Which is why "make it fit inside a tennis ball can" isn't as goofy a goal for a NASA competition as you might think.
This year, a team of 10 UNH students entered the annual CanSat Competition in Texas for the first time and walked away with first place, beating almost two dozen other collegiate teams.
"Ten teams dropped out from the competition because they couldn't do it—including MIT, which really psyched us," says Rob Terry '08, '10G, an electrical engineering major and the team leader.
UNH's "satellite in a can" was the only one that met all the various design criteria for the payload, which had to measure and transmit the tiny changes in atmospheric pressure during a half-mile-high flight, deploy a parachute, descend at a particular rate to a particular place, dump the parachute and then stand up, all on its own.
"A lot of people worked a lot of time to make it fit," says Terry, who is an intern at BAE Systems (a major sponsor of the team) in Merrimack, N.H.
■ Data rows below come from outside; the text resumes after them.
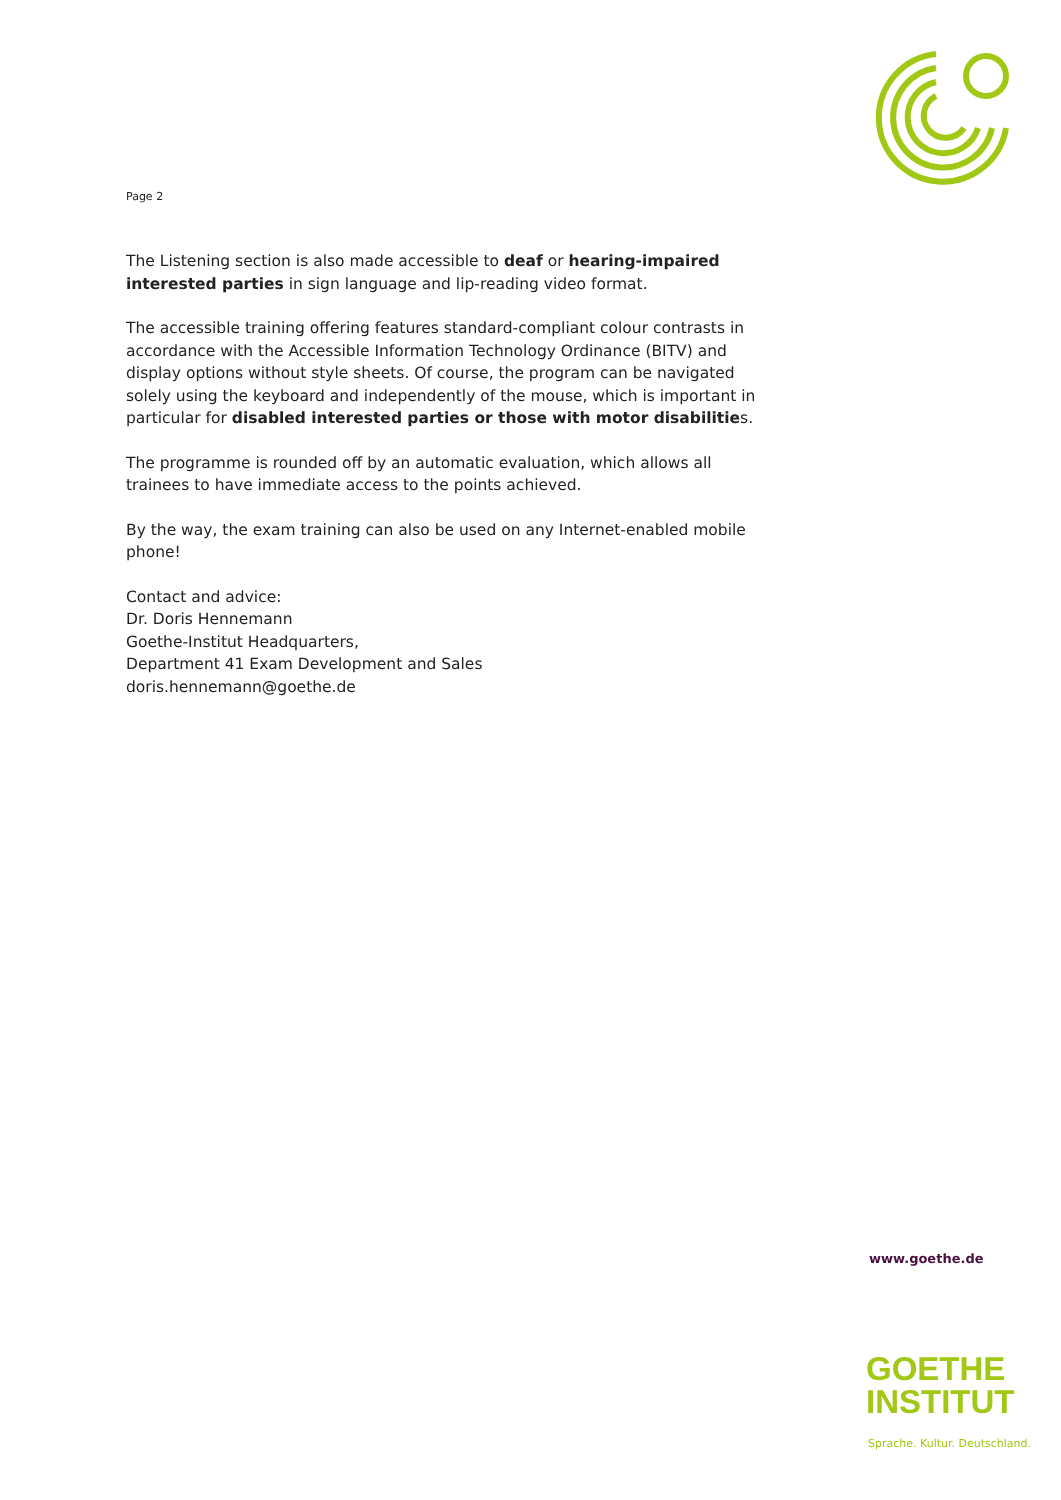Page 2
The Listening section is also made accessible to deaf or hearing-impaired interested parties in sign language and lip-reading video format.
The accessible training offering features standard-compliant colour contrasts in accordance with the Accessible Information Technology Ordinance (BITV) and display options without style sheets. Of course, the program can be navigated solely using the keyboard and independently of the mouse, which is important in particular for disabled interested parties or those with motor disabilities.
The programme is rounded off by an automatic evaluation, which allows all trainees to have immediate access to the points achieved.
By the way, the exam training can also be used on any Internet-enabled mobile phone!
Contact and advice:
Dr. Doris Hennemann
Goethe-Institut Headquarters,
Department 41 Exam Development and Sales
doris.hennemann@goethe.de
www.goethe.de
GOETHE
INSTITUT
Sprache. Kultur. Deutschland.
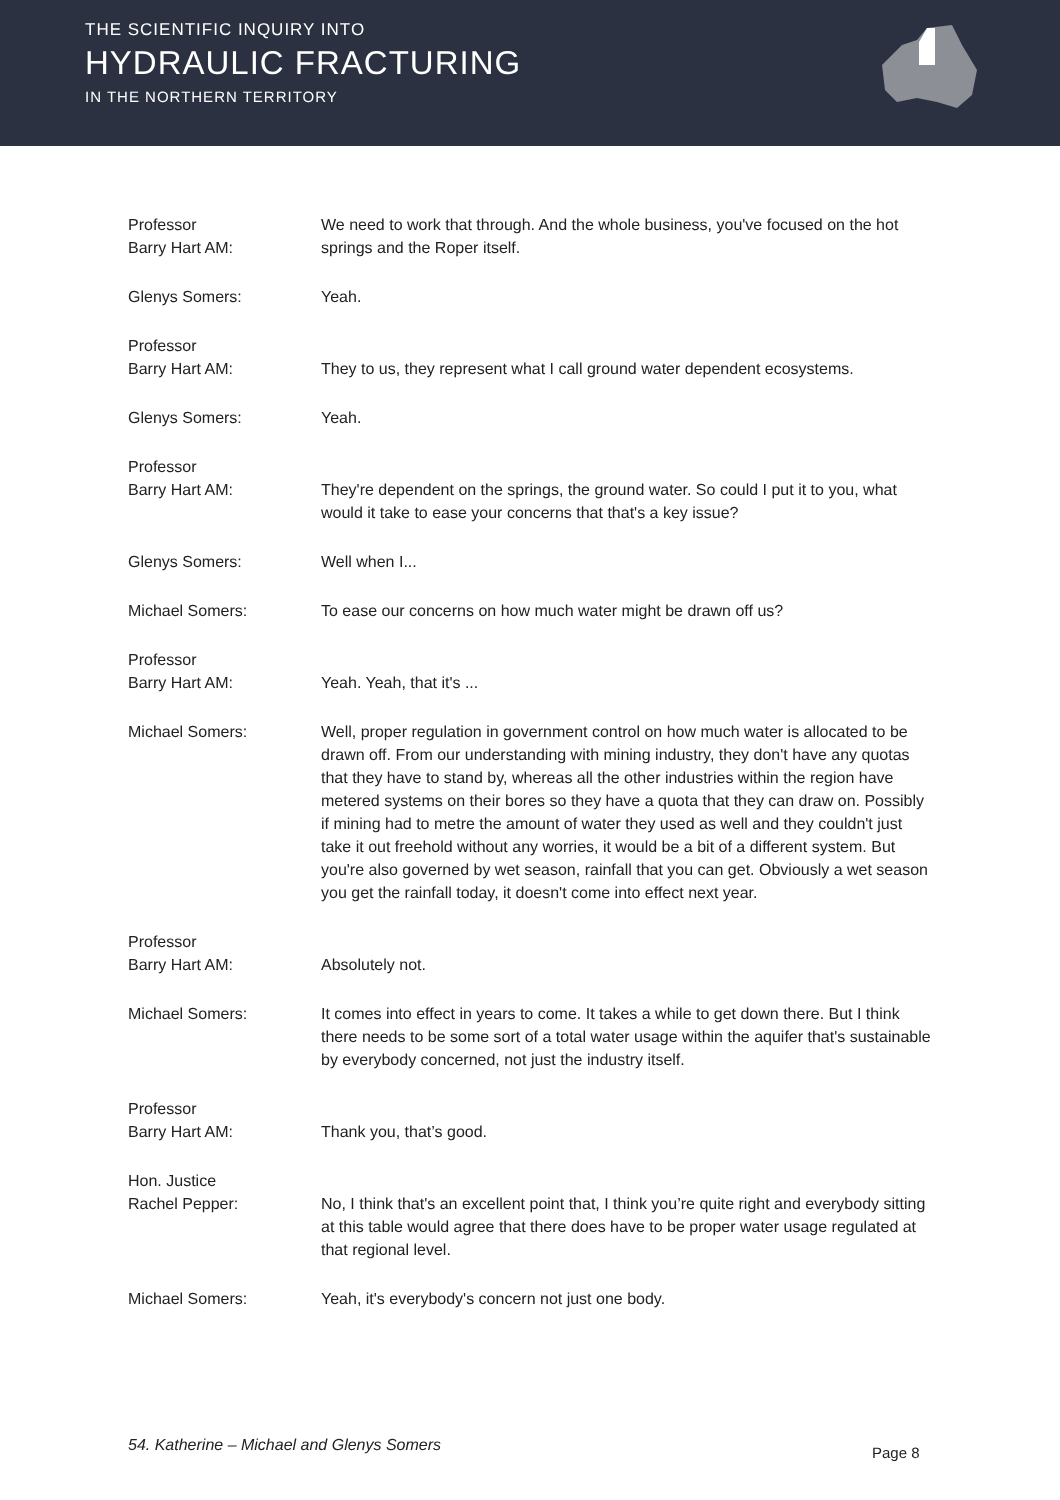THE SCIENTIFIC INQUIRY INTO
HYDRAULIC FRACTURING
IN THE NORTHERN TERRITORY
Professor
Barry Hart AM:
We need to work that through. And the whole business, you've focused on the hot springs and the Roper itself.
Glenys Somers: Yeah.
Professor
Barry Hart AM:
They to us, they represent what I call ground water dependent ecosystems.
Glenys Somers: Yeah.
Professor
Barry Hart AM:
They're dependent on the springs, the ground water. So could I put it to you, what would it take to ease your concerns that that's a key issue?
Glenys Somers: Well when I...
Michael Somers: To ease our concerns on how much water might be drawn off us?
Professor
Barry Hart AM:
Yeah. Yeah, that it's ...
Michael Somers: Well, proper regulation in government control on how much water is allocated to be drawn off. From our understanding with mining industry, they don't have any quotas that they have to stand by, whereas all the other industries within the region have metered systems on their bores so they have a quota that they can draw on. Possibly if mining had to metre the amount of water they used as well and they couldn't just take it out freehold without any worries, it would be a bit of a different system. But you're also governed by wet season, rainfall that you can get. Obviously a wet season you get the rainfall today, it doesn't come into effect next year.
Professor
Barry Hart AM:
Absolutely not.
Michael Somers: It comes into effect in years to come. It takes a while to get down there. But I think there needs to be some sort of a total water usage within the aquifer that's sustainable by everybody concerned, not just the industry itself.
Professor
Barry Hart AM:
Thank you, that’s good.
Hon. Justice
Rachel Pepper:
No, I think that's an excellent point that, I think you’re quite right and everybody sitting at this table would agree that there does have to be proper water usage regulated at that regional level.
Michael Somers: Yeah, it's everybody's concern not just one body.
54. Katherine – Michael and Glenys Somers
Page 8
The team was helped by the fact that UNH's mechanical engineering department has a "rapid prototype machine," which is like an inkjet printer that lays down layer upon layer of plastic to create three-dimensional objects. Not everything in the yearlong effort was so sophisticated, however. The team, for example, did one parachute test by throwing the CanSat off the top of Morse Hall.
One of the last hurdles was commercial aviation. Says Terry: "You should have seen me going through security at the airport."